Finalmente qualcuno si decide a dirlo, fra i commentatori “ufficiali”. Qualcuno, peraltro, che scrive su un quotidiano anch’esso gravemente soggetto (quanto tutti gli altri), alla sindrome del #tuttimaschi
Nel panorama politico di donne-maschi purtroppo ce ne sono, a partire dalle esecrabili Le Pen; e anche tantissime donne, con i loro voti, continuano a nutrire chi rema contro di loro. Vero anche che tantissimi uomini combattono per il bene di tutti e per la pace.
Ma è ora di riconoscere che l’ “organismo collettivo femminile”, nel suo insieme, si muove sempre più verso la democrazia, l’equilibrio fra i diritti, la cura dell’ambiente, la ricerca di soluzioni comuni; mentre c'è un “organismo collettivo maschile” che si rifiuta di guardare ai veri problemi del mondo, agisce in favore dei privilegi e resta ancorato alla guerra. 
Ne è un’immagine simbolo il confronto fra due famose foto di firme a provvedimenti: in una si vede Trump, con il suo staff interamente maschile, che taglia aiuti alla strutture sanitarie che offrono informazioni sull’aborto e sulla pianificazione familiare, l’altra mostra la ministra svedese Lovin, con le sue più strette collaboratrici, che firma un impegno alla riduzione delle emissioni che (parole sue) sancisce una nuova era nelle politiche svedesi sul clima.

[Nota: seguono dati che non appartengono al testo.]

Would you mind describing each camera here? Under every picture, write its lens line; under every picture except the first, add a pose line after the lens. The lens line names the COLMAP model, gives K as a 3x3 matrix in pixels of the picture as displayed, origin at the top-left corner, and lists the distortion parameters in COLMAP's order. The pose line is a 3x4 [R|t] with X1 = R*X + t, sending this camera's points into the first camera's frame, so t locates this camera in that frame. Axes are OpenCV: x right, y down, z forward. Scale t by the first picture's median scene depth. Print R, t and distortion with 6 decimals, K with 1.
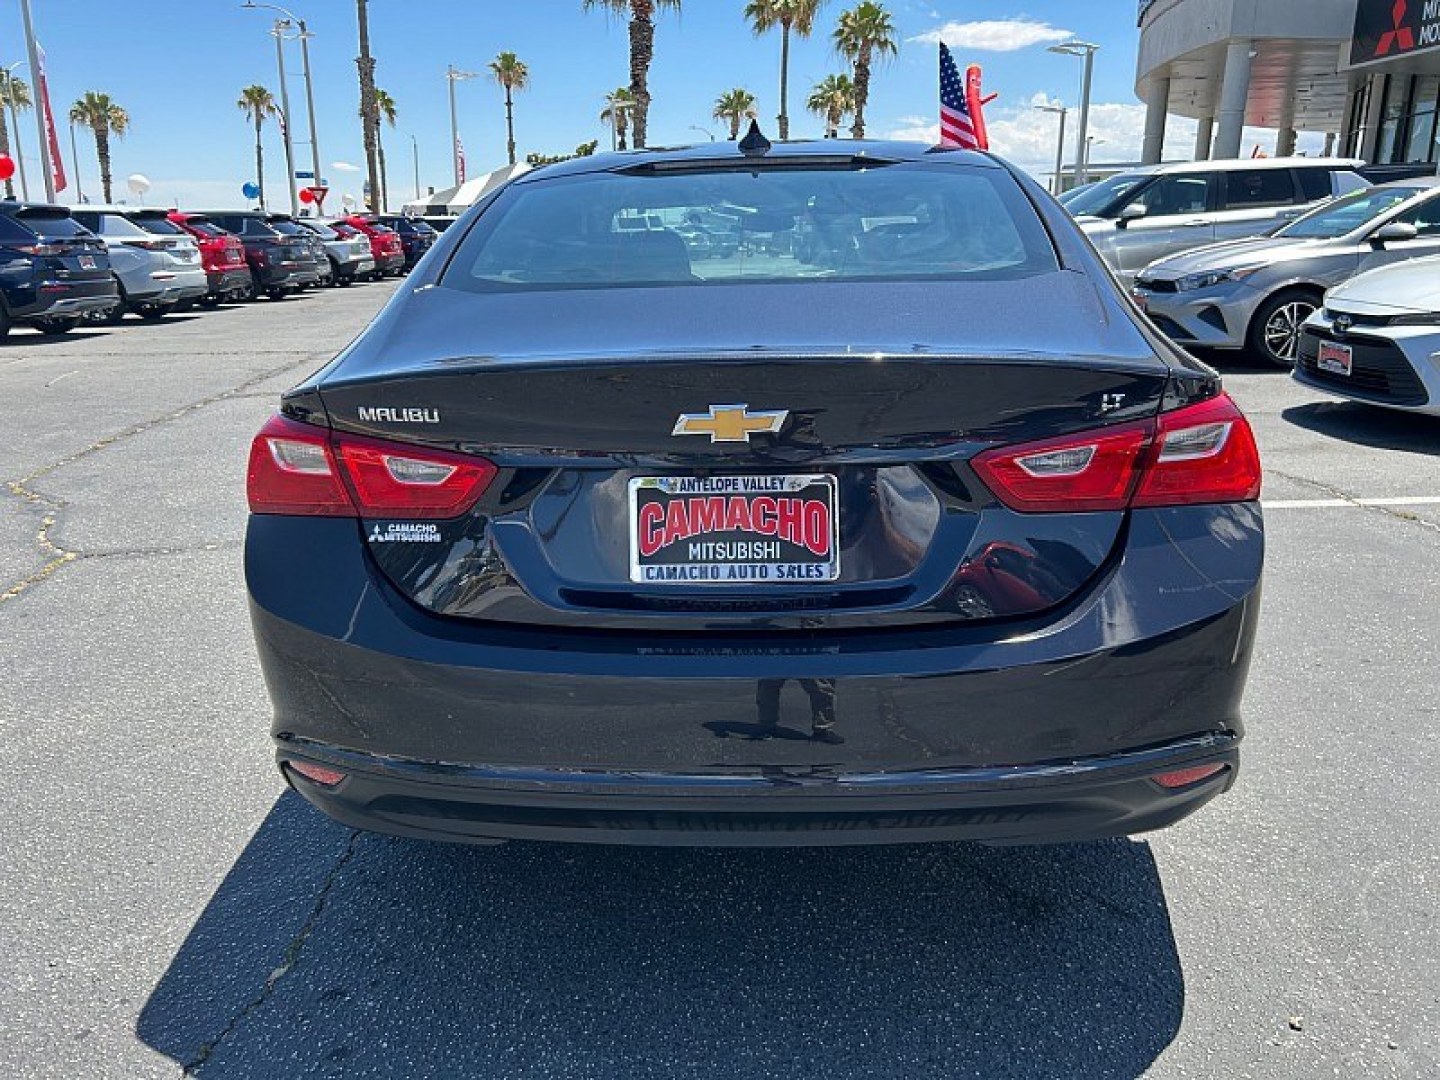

La guerra imposta ai sessi dal patriarcato sta venendo a galla in tutte le sue implicazioni politiche: l'atavico conflitto del maschile contro il femminile che è alla base di tutti gli sfruttamenti in modo più primordiale (come ben sottolineava Engels) e ancor più feroce della lotta fra le classi.
Di tutto questo bisognerà parlare più a fondo e parlare di più.

Per inciso; collegata a questo tema ci sembra un'altra notizia di oggi: quella della incredibile guerra dichiarata dal vicesindaco leghista di Trieste, nonché assessore ai Grandi eventi (guerra pienamente sostenuta dal governatore leghista della Regione e dai vertici del partito), contro il manifesto per il 50enario della Barcolana, la regata più frequentata al mondo che, a Trieste, festeggia quest’anno il suo cinquantenario. 
E perché? bè, nel manifesto appare l’artista Marina Abramovic, una bandiera in mano con il monito: siamo tutti sulla stessa barca.
Non sia mai! attacco alla Lega! La delirante definizione del vicesindaco è «un manifesto che fa inorridire, diffuso proprio mentre il ministro degli Interni Matteo Salvini è impegnato a ripulire il Mediterraneo». 
E, a parte il delirio di una simile affermazione, il manifesto è stato creato a gennaio, dunque ben prima delle elezioni (e della triste situazione che ne è seguita). 
Ma non importa; con l’ignoranza censoria e con le code di paglia che vanno a fuoco non si discute; e così, democraticamente: o il manifesto sparisce oppure verranno negati i 30.000 euro di finanziamenti già decisi, i permessi per l’occupazione del suolo pubblico, la sicurezza e la partecipazione delle Frecce Tricolori.


Il presidente della Barcolana aveva ben chiarito che “il poster lancia un messaggio universale per salvare il mare e dunque la terra”. Bravo ora ad affermare: “Non solo non sarà censurato, ma rifarei la stessa scelta perché la nostra regata, oltre che una festa di sport che vede campioni e principianti sullo stesso piano, è anche un evento culturale. Non voglio alimentare polemiche, ma a Marina Abramovic dobbiamo dire grazie perché ci ricorda che oggi ogni problema va affrontato insieme. Salvare il pianeta non è secondario e sul fronte dell’umanità siamo davvero tutti sulla stessa barca”. 
Grazie agli uomini come lui, e come Serra, e a tutti gli altri che sulla barca con noi donne (e con l'umanità intera) ci vogliono stare.